Please note: This was screened in Nov 2017
One of the best films of the 80s, Dutch director George Sluizer's supremely disturbing and truly unsettling psychological thriller follows a young man’s obsessive search for his girlfriend who mysteriously disappears whilst on vacation, and her abductor, a mild-mannered professor with a clinically diabolical mind.
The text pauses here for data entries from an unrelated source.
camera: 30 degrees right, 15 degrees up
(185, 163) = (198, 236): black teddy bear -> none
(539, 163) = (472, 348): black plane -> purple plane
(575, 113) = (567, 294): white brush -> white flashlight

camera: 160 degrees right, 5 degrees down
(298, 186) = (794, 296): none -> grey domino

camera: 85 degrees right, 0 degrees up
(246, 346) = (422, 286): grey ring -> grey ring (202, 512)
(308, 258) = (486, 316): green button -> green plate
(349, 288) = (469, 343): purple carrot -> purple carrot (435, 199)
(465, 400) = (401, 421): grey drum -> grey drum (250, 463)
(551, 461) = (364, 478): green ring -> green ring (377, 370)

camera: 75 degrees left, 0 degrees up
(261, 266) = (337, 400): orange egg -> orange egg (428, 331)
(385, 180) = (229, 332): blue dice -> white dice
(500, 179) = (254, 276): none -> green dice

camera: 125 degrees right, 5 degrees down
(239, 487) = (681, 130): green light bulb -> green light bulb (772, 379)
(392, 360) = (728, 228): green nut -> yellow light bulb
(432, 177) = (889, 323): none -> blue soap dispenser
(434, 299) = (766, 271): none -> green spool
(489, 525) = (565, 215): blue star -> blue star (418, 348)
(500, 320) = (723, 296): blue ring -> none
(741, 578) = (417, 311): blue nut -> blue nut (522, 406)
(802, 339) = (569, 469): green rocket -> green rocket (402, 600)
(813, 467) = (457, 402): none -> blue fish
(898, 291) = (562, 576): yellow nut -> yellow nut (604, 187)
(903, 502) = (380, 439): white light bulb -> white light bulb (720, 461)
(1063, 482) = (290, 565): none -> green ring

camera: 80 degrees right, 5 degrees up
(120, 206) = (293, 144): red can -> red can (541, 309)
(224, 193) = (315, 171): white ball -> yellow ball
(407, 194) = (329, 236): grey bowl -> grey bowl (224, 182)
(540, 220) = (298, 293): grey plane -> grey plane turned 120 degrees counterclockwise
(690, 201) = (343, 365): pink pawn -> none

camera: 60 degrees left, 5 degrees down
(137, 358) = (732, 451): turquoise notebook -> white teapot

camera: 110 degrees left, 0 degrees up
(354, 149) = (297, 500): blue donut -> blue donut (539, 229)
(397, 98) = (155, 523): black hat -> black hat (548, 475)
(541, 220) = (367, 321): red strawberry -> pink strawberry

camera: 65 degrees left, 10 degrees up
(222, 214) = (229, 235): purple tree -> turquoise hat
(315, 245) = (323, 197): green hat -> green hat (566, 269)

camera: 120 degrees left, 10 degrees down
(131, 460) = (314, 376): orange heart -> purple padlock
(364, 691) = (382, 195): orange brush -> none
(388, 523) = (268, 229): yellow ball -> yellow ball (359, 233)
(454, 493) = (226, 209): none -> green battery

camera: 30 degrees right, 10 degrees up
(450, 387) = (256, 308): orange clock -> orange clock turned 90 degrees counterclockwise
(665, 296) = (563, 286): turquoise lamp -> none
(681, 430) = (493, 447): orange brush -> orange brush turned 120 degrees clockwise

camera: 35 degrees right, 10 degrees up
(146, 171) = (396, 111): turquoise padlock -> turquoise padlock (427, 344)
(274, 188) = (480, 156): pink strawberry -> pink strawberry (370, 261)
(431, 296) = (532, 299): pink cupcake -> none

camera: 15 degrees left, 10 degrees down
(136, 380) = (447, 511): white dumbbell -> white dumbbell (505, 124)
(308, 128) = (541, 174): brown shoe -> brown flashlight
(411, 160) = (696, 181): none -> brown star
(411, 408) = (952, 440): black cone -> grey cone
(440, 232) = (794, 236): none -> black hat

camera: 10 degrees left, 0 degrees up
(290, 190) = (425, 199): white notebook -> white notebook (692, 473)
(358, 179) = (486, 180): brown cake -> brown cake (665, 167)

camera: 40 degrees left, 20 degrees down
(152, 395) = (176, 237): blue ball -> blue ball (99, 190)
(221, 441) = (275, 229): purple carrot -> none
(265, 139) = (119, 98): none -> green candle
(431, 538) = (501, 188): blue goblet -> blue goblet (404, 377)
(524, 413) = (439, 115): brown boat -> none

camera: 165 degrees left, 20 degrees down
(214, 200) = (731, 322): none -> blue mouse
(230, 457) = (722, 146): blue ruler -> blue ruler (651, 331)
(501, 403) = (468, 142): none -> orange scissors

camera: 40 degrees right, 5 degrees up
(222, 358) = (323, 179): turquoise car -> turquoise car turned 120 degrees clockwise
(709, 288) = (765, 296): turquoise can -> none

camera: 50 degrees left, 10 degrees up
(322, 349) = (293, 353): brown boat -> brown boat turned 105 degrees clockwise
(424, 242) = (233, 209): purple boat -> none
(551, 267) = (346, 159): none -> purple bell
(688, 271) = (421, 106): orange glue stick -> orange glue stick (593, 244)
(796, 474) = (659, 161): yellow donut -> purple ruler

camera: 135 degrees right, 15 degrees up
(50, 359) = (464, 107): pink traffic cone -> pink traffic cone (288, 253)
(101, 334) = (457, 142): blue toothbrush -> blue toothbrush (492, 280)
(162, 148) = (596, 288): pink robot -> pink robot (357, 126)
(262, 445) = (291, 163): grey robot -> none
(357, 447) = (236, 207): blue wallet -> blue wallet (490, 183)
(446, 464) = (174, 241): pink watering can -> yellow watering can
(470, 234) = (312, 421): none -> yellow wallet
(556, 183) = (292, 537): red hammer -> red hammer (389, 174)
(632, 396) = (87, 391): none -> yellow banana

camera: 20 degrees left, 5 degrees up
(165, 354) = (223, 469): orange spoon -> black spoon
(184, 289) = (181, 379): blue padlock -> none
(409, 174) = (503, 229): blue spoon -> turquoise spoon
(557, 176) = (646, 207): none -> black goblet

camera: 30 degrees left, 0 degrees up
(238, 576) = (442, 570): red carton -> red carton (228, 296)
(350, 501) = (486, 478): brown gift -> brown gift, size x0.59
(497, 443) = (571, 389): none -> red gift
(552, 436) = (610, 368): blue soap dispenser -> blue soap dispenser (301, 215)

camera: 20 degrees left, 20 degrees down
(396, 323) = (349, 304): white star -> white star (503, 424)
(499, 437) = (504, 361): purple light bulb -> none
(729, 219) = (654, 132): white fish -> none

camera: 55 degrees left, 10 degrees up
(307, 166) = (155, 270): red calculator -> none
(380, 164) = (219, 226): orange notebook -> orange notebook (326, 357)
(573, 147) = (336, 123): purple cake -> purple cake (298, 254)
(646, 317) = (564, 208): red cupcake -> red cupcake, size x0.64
During a routine rest stop on an idyllic road trip, two young lovers - Rex and Saskia – become separated. Having stopped to purchase fuel at a local petrol station, bafflement turns to panic for Rex (Gene Bervoets) when Saskia (Johanna ter Steege) doesn’t return after going in to pay and he realises that his partner has truly, inexplicably, vanished. Years later, after putting up posters and handing out flyers, he remains desperate to find out the circumstances of her mysterious disappearance. Meanwhile, the watching perpetrator - intrigued by Rex’s obsessive searching - finally gets in touch, giving him what he both longs for and fears: the opportunity to learn first-hand of his girlfriend's fate.
With an unforgettable finale that’s lost none of its potency to unnerve and unsettle (Stanley Kubrick told Sluizer that he thought The Vanishing was more frightening than The Shining), this masterpiece of suspense is a brilliantly chilling study of both the nature of obsession and the nightmarish potential for perversity and evil in the everyday.